From Unstructured Document to Audited Checklist

The work

A workplace safety audit arrives as a dense PDF, and someone has to turn it into who needs which training, by when. The risk is not the reading — it is the inventing. An automation that hands back a finding the source never contained is worse than no automation at all. So the brief set itself: extract only what the document actually says, prove it, and leave the call to a person.

How it works

The language model extracts each finding by quoting the source word for word — it does not paraphrase, and it does not invent findings.
Every quote is then checked back against the document: if the cited sentence isn’t really there, it gets flagged. That check is the anti-hallucination lock — a fabricated finding can’t reach a decision.
Deterministic rules map each verified finding to the right training and a deadline by severity. Same input, same output, every time.
For anything the rules don’t cover, a RAG layer — retrieval-augmented generation, semantic search over the course catalogue — proposes the closest match. It never decides on its own: it proposes, and the case goes to human review.
Whatever stays uncertain lands in a review step, for a person to approve before anything is final.

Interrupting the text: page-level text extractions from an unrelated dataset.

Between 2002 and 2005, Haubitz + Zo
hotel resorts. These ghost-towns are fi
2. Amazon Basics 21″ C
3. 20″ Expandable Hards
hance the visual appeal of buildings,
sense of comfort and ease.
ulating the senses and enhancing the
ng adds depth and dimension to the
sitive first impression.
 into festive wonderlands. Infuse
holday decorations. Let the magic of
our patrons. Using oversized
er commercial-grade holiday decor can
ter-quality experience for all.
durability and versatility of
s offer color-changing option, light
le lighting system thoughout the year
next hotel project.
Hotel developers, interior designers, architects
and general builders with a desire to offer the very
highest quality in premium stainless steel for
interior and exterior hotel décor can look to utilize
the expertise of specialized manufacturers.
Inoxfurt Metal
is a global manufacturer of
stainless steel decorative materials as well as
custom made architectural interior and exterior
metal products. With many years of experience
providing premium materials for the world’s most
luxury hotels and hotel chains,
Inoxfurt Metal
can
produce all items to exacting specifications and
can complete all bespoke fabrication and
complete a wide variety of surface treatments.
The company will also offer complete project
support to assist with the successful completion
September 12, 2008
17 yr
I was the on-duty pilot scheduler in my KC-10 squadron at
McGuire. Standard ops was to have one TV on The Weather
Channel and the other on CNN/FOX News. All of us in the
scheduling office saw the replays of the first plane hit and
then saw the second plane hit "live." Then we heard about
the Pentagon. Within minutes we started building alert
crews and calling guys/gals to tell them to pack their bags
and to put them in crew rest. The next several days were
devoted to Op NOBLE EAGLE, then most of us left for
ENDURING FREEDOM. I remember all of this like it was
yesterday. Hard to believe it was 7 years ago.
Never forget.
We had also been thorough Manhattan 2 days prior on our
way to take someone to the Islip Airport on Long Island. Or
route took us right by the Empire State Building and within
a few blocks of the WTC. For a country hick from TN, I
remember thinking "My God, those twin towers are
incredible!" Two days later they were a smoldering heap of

The principle holds across the whole system: the AI quotes, the rules decide, the person approves.

Built to run anywhere

The same workflow, built three ways:

n8n + Python — n8n orchestrates the flow; Python carries the control logic and the citation check.
Native n8n — the whole thing inside n8n, no Python, including the RAG agent that retrieves from the catalogue by semantic search.
Power Platform — the same result rebuilt on Microsoft’s cloud, on an environment set up from scratch.

Different tools, the same result. The judgment was never in the tool.